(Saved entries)
************

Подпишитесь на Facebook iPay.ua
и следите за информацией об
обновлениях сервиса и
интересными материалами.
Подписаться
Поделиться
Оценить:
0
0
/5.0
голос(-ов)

************

WHAT THE TASK REQUIRES: Take the line holding "и следите за информацией об" and the lines after it through the end of the entries. Retype them exactly and add nothing.

YOUR SOLUTION:
и следите за информацией об
обновлениях сервиса и
интересными материалами.
Подписаться
Поделиться
Оценить:
0
0
/5.0
голос(-ов)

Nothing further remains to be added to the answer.